BEGIN DATA SHOWN

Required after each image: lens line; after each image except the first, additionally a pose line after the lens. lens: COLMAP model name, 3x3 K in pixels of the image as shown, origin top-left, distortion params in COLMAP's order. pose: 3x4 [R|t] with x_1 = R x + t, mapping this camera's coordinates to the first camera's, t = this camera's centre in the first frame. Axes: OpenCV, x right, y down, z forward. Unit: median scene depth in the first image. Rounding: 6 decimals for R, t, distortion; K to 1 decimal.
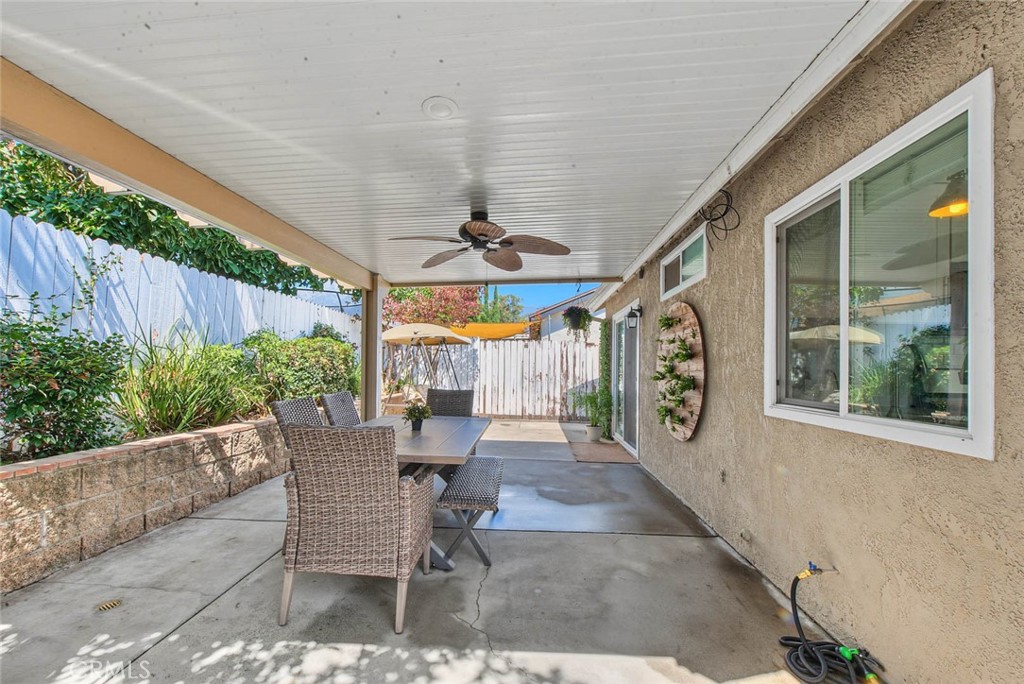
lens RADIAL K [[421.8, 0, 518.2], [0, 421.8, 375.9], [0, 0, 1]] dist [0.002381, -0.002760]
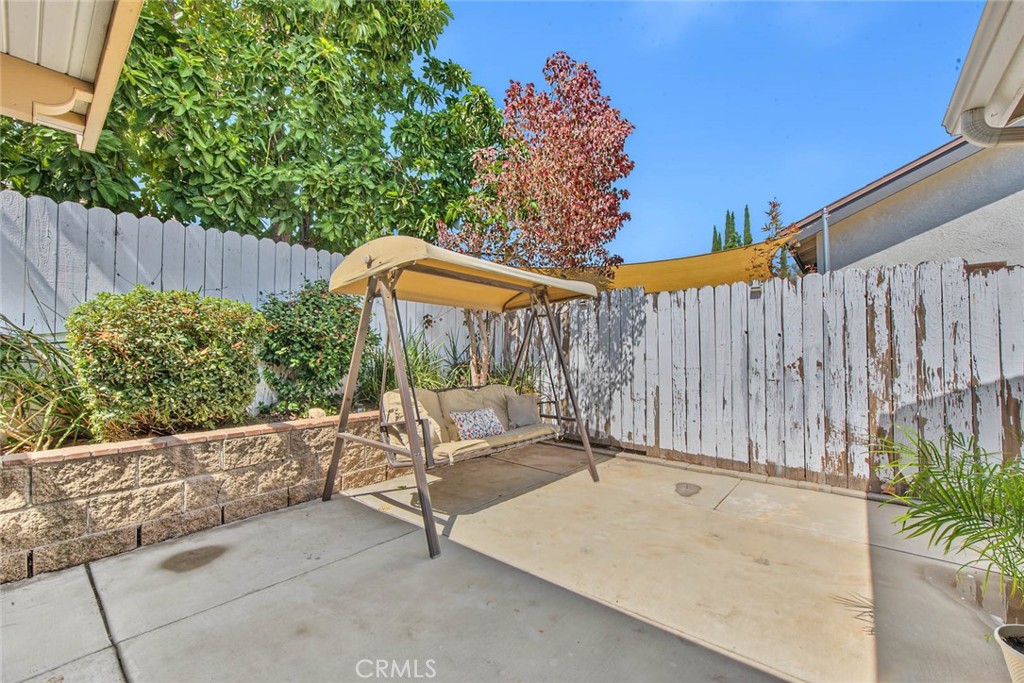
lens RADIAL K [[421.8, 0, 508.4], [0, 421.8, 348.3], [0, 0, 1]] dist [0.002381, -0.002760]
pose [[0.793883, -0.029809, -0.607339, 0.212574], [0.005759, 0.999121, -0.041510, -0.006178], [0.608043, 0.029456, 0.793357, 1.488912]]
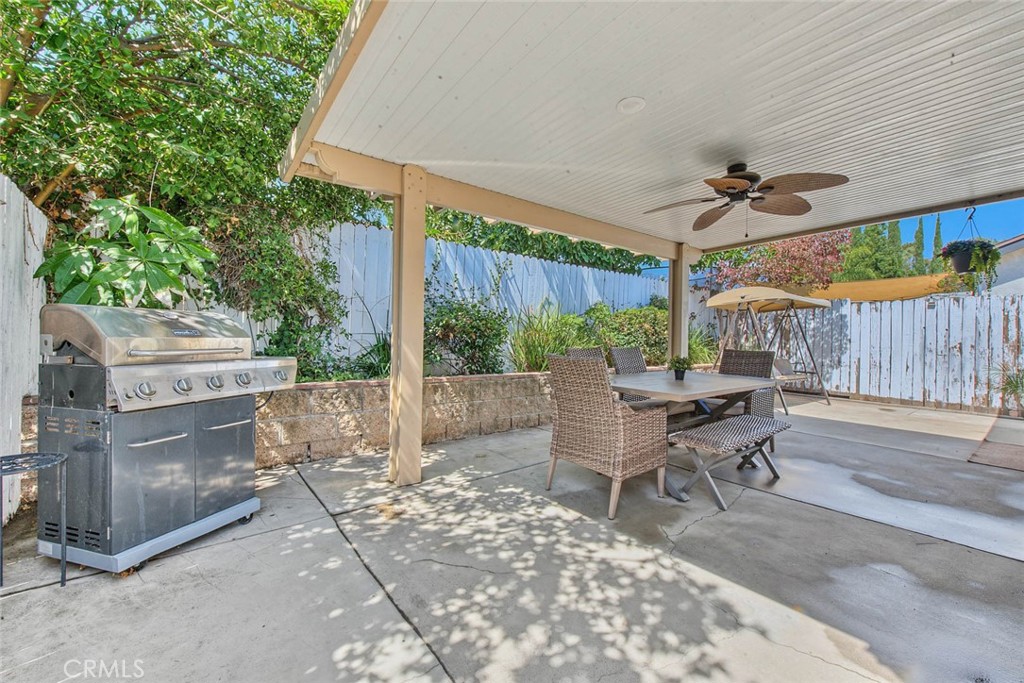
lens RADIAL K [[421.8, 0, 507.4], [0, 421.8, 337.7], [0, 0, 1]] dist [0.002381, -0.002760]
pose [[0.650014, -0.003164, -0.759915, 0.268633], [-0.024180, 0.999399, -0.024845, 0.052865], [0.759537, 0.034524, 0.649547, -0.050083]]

END DATA SHOWN
BEGIN DATA SHOWN

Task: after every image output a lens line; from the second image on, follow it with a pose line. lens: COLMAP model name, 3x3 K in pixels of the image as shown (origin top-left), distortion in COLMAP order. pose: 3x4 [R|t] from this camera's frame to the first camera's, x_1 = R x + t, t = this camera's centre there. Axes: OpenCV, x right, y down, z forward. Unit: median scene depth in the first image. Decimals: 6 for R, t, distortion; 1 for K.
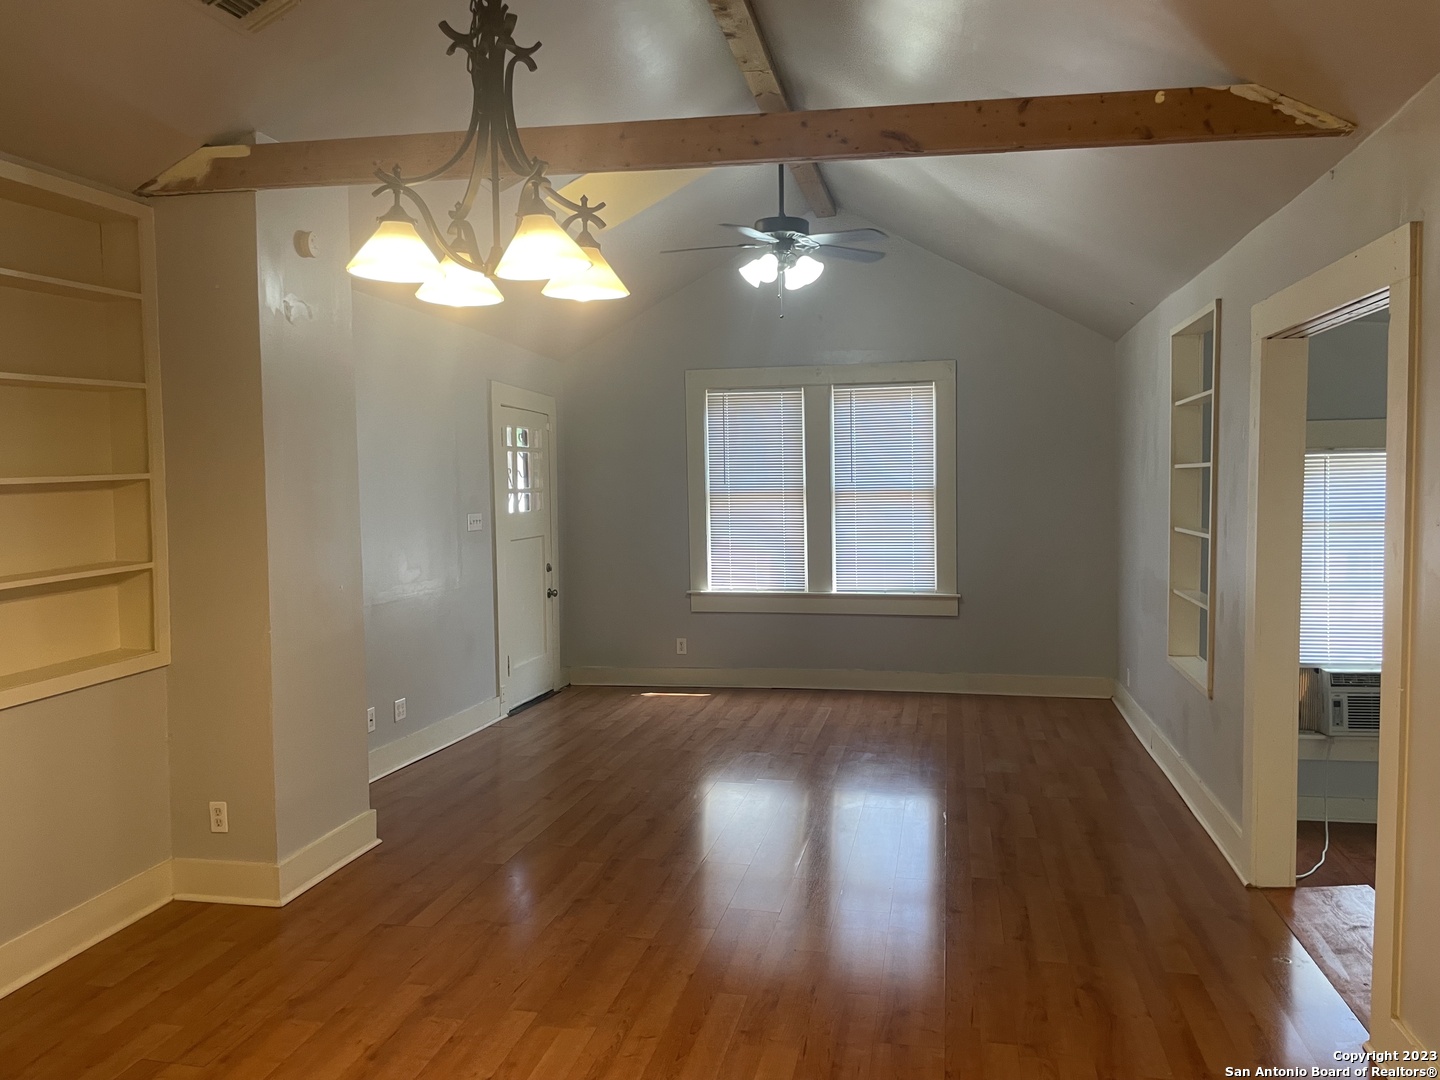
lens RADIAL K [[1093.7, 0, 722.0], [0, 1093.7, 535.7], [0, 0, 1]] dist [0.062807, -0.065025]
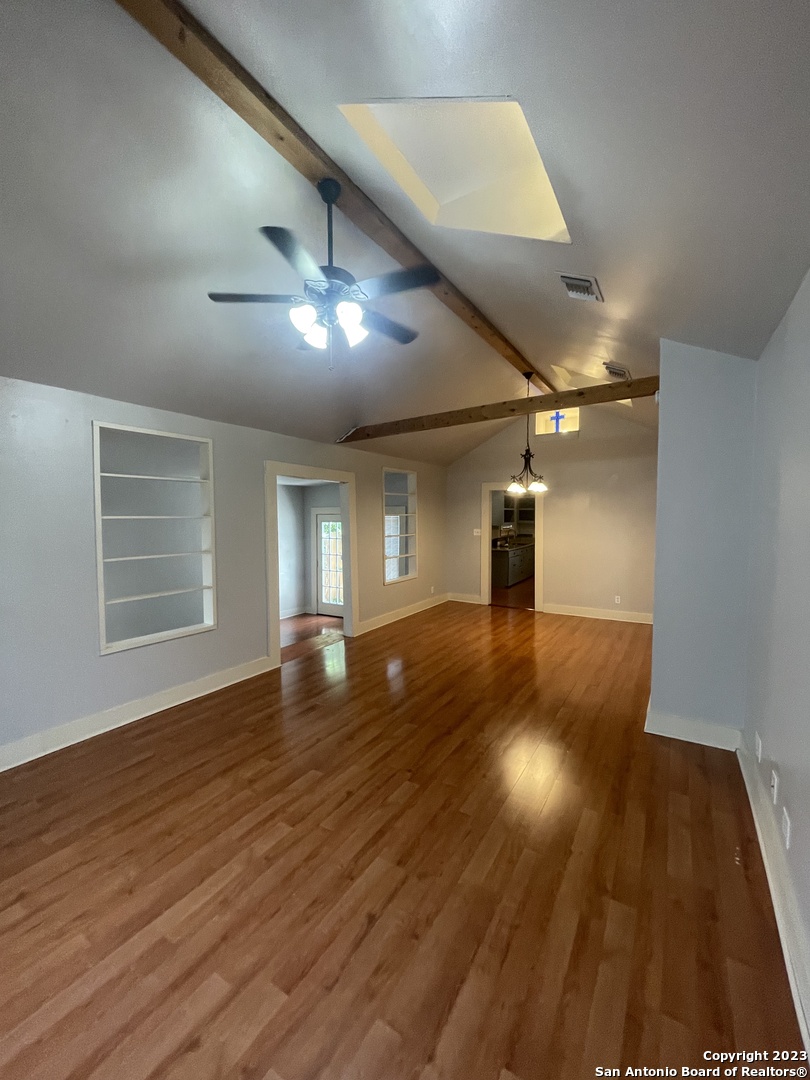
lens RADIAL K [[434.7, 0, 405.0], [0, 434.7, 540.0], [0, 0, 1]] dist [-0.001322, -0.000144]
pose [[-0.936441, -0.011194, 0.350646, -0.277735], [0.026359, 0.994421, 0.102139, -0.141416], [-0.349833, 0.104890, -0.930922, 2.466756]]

END DATA SHOWN

■ **PROBLEM TO WORK ON**:
Reproduce the entries verbatim, starting at the line containing "Task: after every" and ending at the line containing "0.104890, -0.930922, 2.466756]]", with both of those lines included. Omit the pictures from the output.

■ **TASK SOLUTION**:
Task: after every image output a lens line; from the second image on, follow it with a pose line. lens: COLMAP model name, 3x3 K in pixels of the image as shown (origin top-left), distortion in COLMAP order. pose: 3x4 [R|t] from this camera's frame to the first camera's, x_1 = R x + t, t = this camera's centre there. Axes: OpenCV, x right, y down, z forward. Unit: median scene depth in the first image. Decimals: 6 for R, t, distortion; 1 for K.
lens RADIAL K [[1093.7, 0, 722.0], [0, 1093.7, 535.7], [0, 0, 1]] dist [0.062807, -0.065025]
lens RADIAL K [[434.7, 0, 405.0], [0, 434.7, 540.0], [0, 0, 1]] dist [-0.001322, -0.000144]
pose [[-0.936441, -0.011194, 0.350646, -0.277735], [0.026359, 0.994421, 0.102139, -0.141416], [-0.349833, 0.104890, -0.930922, 2.466756]]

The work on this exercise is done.